Would you reproduce, word for word, only the lines from the one with "[379,266,558,278] Shiny app" to the end of the listing below?
[Start of section]
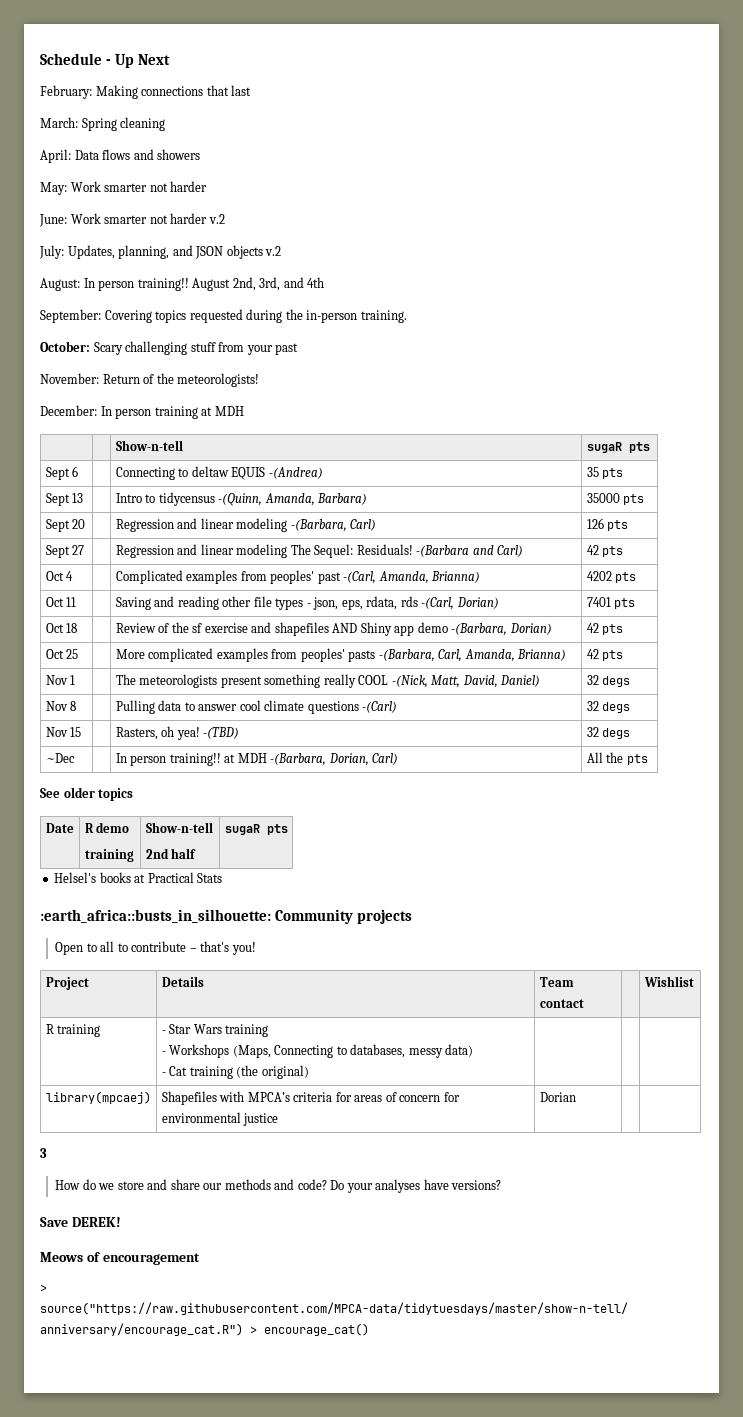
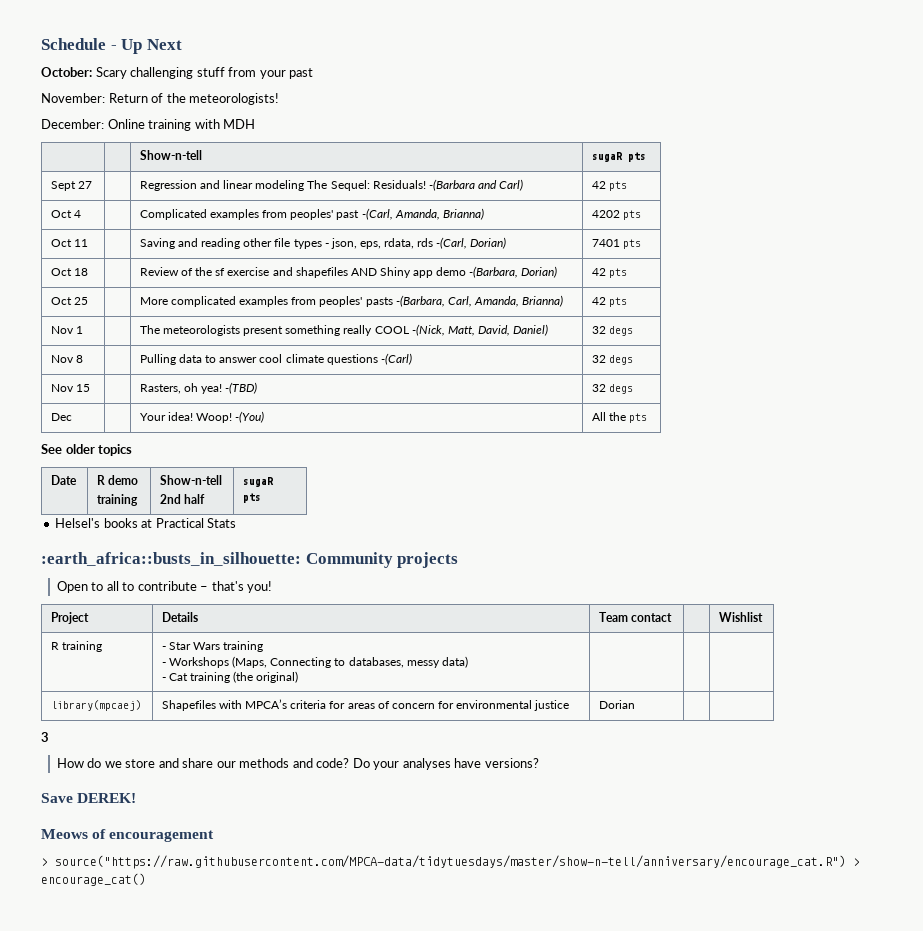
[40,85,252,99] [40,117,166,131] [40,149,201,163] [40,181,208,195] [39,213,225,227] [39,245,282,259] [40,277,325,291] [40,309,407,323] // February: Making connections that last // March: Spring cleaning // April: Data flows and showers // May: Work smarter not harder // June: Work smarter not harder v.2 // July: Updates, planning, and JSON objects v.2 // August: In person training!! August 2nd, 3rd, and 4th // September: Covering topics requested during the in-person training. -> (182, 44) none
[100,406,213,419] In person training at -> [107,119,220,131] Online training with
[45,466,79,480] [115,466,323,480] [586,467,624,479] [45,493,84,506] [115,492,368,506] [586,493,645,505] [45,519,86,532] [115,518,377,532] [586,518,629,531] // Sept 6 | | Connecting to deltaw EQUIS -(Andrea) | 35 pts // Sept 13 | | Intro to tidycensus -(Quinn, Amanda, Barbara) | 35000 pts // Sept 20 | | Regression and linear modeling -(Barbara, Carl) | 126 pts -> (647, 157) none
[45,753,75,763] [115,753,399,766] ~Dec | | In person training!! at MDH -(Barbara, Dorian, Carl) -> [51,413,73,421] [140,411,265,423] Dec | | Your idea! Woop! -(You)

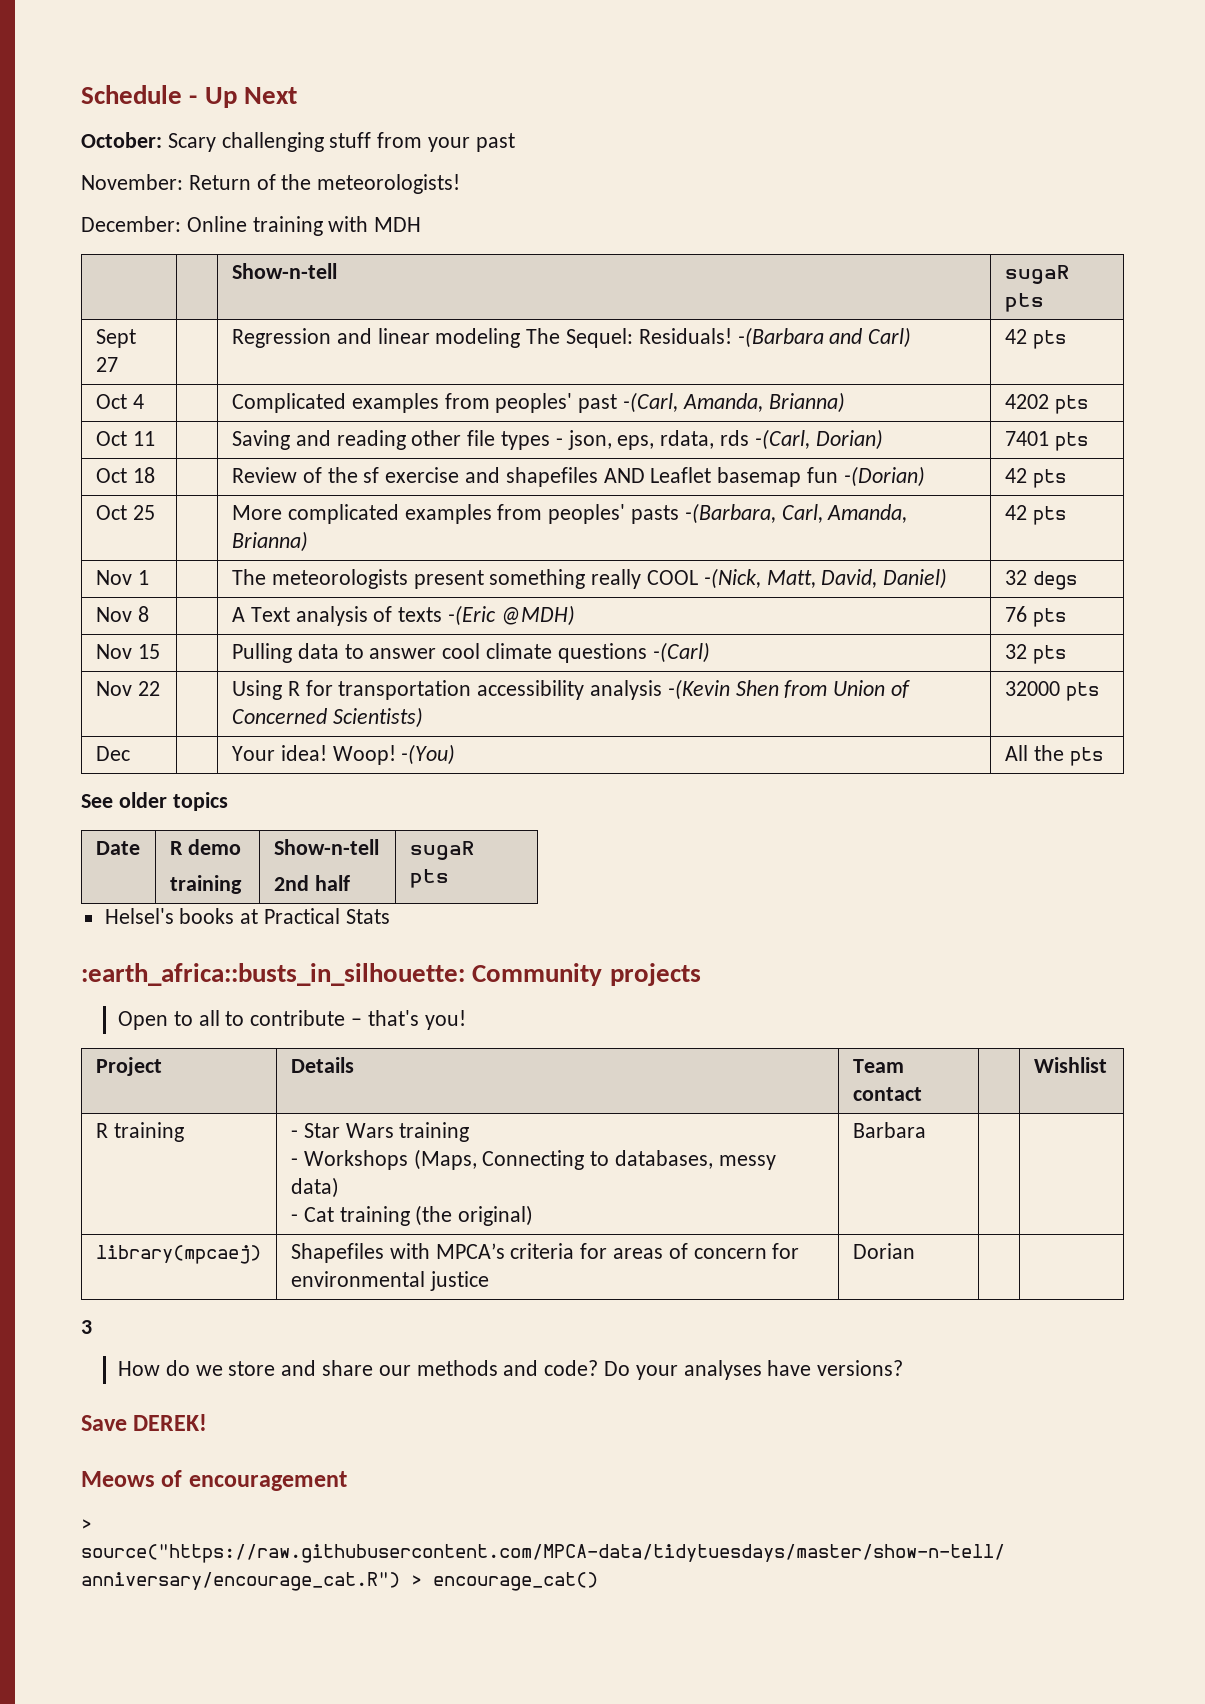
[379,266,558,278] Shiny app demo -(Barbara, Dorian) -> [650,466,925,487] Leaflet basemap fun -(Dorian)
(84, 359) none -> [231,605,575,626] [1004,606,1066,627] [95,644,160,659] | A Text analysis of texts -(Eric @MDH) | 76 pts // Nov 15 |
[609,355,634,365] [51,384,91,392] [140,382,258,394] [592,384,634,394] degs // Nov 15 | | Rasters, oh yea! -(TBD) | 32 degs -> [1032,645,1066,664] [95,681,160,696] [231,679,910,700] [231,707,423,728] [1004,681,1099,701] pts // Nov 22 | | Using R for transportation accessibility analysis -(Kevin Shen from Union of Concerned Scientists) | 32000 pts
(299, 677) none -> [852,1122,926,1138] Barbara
[End of section]
* ANSWER BOX
[379,266,558,278] Shiny app demo -(Barbara, Dorian) -> [650,466,925,487] Leaflet basemap fun -(Dorian)
(84, 359) none -> [231,605,575,626] [1004,606,1066,627] [95,644,160,659] | A Text analysis of texts -(Eric @MDH) | 76 pts // Nov 15 |
[609,355,634,365] [51,384,91,392] [140,382,258,394] [592,384,634,394] degs // Nov 15 | | Rasters, oh yea! -(TBD) | 32 degs -> [1032,645,1066,664] [95,681,160,696] [231,679,910,700] [231,707,423,728] [1004,681,1099,701] pts // Nov 22 | | Using R for transportation accessibility analysis -(Kevin Shen from Union of Concerned Scientists) | 32000 pts
(299, 677) none -> [852,1122,926,1138] Barbara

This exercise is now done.